— Но это был не я.
— Это был именно ты. И тебе, видать, было очень плохо. Ну то есть окончательно нехорошо.
— Основной закон мафии — шей собственные грехи и преступления всем остальным. А прежде всего соперникам. Это ты старательно избегала меня все это время. И ты знаешь, о чем я говорю.
Выглядел Рудик в течение этого краткого монолога, так много вместившего, великолепно. Он был печален, озадачен и даже как бы великодушен. Мол, понимает, что провинциалочка зарвалась, что потянулась за сладким пирогом, забросив материк, почву, судьбу, то есть его самого, окончательно.

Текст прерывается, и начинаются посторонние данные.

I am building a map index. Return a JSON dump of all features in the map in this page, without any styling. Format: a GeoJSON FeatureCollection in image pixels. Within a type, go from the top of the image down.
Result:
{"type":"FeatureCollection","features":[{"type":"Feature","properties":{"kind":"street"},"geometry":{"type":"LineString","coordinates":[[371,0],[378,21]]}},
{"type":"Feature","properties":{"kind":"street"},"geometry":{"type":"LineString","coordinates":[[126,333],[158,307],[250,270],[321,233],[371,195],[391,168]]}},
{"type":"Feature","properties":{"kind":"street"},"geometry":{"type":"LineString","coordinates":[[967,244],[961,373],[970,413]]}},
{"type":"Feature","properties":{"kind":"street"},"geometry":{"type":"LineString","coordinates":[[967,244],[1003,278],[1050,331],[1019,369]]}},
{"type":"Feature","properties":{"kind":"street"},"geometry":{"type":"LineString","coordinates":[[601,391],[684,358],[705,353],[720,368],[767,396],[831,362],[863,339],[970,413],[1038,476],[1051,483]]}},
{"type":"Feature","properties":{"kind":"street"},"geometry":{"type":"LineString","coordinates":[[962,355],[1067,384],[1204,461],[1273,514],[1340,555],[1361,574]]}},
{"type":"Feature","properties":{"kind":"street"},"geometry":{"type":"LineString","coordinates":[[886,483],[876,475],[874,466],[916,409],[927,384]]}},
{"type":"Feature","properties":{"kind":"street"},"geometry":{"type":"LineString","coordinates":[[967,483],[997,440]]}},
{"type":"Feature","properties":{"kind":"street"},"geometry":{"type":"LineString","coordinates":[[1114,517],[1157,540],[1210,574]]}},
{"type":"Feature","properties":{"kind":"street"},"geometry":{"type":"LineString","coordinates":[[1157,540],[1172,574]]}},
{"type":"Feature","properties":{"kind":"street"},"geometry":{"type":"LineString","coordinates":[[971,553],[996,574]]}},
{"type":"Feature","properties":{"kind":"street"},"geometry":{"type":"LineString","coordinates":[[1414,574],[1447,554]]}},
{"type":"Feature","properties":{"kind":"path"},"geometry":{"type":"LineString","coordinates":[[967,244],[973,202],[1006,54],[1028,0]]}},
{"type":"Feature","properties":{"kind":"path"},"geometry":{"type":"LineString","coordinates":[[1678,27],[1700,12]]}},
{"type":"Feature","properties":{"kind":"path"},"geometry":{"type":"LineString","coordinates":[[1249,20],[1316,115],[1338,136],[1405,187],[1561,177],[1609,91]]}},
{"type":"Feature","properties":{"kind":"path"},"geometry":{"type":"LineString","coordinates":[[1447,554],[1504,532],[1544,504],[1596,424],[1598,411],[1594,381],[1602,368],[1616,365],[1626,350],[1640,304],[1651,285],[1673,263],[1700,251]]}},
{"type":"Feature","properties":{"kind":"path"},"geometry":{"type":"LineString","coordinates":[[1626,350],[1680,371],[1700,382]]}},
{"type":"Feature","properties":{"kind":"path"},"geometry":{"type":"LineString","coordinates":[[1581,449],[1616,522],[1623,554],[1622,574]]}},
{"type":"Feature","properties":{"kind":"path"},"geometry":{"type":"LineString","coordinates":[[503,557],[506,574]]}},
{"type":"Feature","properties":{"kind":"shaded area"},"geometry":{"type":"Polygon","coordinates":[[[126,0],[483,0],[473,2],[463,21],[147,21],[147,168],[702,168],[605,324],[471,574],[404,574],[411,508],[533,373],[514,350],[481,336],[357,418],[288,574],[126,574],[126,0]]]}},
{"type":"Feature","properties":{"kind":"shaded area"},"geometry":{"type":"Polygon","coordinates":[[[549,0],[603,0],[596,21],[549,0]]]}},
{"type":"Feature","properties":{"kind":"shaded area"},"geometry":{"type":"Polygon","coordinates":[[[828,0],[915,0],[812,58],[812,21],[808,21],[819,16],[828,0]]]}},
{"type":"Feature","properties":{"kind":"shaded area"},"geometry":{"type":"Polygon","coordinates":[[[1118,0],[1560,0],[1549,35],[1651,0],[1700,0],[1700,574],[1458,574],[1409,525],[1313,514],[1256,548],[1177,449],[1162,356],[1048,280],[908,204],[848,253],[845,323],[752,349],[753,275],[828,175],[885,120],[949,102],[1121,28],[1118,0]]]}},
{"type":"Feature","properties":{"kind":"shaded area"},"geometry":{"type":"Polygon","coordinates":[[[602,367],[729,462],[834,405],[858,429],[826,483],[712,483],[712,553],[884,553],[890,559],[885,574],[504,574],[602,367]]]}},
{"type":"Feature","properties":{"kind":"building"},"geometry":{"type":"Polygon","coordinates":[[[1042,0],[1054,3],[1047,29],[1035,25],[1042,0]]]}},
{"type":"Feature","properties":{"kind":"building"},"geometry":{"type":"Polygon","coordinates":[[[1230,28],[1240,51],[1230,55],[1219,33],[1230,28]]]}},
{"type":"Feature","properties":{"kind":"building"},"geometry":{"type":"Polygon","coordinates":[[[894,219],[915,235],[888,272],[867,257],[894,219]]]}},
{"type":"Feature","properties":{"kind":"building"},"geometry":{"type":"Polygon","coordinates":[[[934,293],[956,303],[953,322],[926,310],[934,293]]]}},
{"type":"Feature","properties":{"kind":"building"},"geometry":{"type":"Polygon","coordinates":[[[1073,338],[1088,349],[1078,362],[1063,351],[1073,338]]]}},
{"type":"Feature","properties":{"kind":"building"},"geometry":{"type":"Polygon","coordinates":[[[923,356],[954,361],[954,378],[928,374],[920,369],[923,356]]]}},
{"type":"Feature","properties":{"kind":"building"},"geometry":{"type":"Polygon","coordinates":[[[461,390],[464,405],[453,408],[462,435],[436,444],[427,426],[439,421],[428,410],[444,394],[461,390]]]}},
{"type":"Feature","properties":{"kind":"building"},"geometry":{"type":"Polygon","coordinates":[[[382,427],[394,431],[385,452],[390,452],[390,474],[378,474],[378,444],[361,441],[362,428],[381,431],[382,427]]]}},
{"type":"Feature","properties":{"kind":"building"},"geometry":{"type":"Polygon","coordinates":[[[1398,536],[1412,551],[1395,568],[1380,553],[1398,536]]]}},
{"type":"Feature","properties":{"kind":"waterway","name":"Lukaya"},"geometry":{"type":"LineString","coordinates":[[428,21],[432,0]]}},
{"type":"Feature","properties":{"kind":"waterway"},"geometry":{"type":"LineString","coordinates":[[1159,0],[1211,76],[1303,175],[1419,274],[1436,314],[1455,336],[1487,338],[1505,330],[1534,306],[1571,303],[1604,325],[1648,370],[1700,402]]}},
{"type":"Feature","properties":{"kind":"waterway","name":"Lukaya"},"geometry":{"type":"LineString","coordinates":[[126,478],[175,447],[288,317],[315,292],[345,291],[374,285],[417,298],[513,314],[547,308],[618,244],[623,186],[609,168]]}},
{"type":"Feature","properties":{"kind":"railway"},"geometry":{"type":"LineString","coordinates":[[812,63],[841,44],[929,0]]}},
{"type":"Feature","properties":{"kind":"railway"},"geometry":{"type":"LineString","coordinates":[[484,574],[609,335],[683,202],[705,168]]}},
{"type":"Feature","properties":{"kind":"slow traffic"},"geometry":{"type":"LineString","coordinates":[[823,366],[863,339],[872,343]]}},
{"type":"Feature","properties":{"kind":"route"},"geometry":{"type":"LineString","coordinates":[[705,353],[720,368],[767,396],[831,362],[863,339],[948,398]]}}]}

Внезапно это стало для Веры ошеломляющей новостью.
«Наверное, все именно так и есть», — успела подумать она, вопреки всему своему существу. Но Рудик вовсе не нападал на ее существо, а таинственным образом гипнотизировал Веру словами, движениями, всем своим видом — совершенного человека Леонардо да Винчи, победителя, серого кардинала, золотого мальчика, которому все побоку, даже странное предательство любимой подружки, на которую он, дурень набитый, жизнь и молодость положил.
Рассудок подсказывал Вере, что надо следить за его речами и фиксировать недомолвки, фальшь, отслеживать все эти реакции и не дать себя одолеть. Но в душе росло недоумение и резкое недовольство собой. И вправду, она точно взбесилась перед этим мировым конкурсом, страшась, что появится перед всеми, именно «перед всеми», голой, непотребной, бедной и несчастной. И что-то сделала с собой, а стало быть, и с Рудольфом.
«Черт побери, — думала она. — Нам ведь, наконец, могли дать два главных приза, как это порой делается на площадке молодняка, чтоб никто не пил с горя цикуту. И для страны было бы почетнее. Он ведь совершенно замечательный пианист, умница, дурак, конечно, но только не в этом смысле. А я ведь как бы за горло всех взяла, напором, дьявольской изощренностью, этой самой зрелостью не по годам, будь она неладна! Может быть, Соболева подразумевала как раз это? Нет, нет, не знаю».
Меж тем Даутов без особой уверенности ходил вокруг рояля, за которым сидела Вера, но говорил неотразимо. О том, что в Норвегии чуть было не застрелился, и это вовсе не из-за близости Гольфстрима, странной энергетики и прочих подобных штук. А из-за ее поразительной, инфернальной холодности.
— Где ты собирался взять пистолет? — с ужасом спросила Вера, ни секундой не сомневаясь, что Рудольф не погиб лишь случайно.
— Да где угодно. Стащил бы у кого-нибудь. Ты интересовалась всеми, всеми без исключения. Кроме меня одного. Немецкий альтист, о, я видел, как ты смотрела на него! Да ты на всех взирала как на потенциальных любовников, друзей, единомышленников, собутыльников, в конце концов. Это просто какая-то страшная месть! В чем я перед тобой провинился? В том, что родился не в Мухосранске, а в Москве, что за инструмент сел четырех лет от роду, что поклонники и поклонницы для меня — это естественная рутина, ерунда и фигня. А тебе, я понял, Вера, важно было стереть меня с этой вот Москвы как с некой карты единственной навек родины, со всеми ее разносолами, и для этого ты избрала идеальное время и совершенный способ. Мне показалось даже, что тебя этому кто-то научил, кто-то недобрый и загадочный. Философия провинции необычайно популярна теперь в Европе. Да и сама Европа совершенно провинциальна. И ты пойдешь по головам к мировой славе, это всем известно. Да бог с тобой, научили тебя некие тайные имиджмейкеры. Золотая линия поведения: нордически строгая, неуклонная, псевдопровинциальная. Ты же просто блеск, жемчужина. А я мужик сиволапый неведомой национальности. Мне нельзя любить музыку, и все. Не моя это эпоха. Мне бы шляпу островерхую, дудочку и в Гаммельн, в Средние века, крыс из города выселять. Ты меня просто сломала. Ни слова, ни движения в мою сторону. И вот это словосочетание «совсем чужие» мне отшибло всякую память. И всякое желание, кроме одного — напиться или похожего — пустить себе пулю в лоб.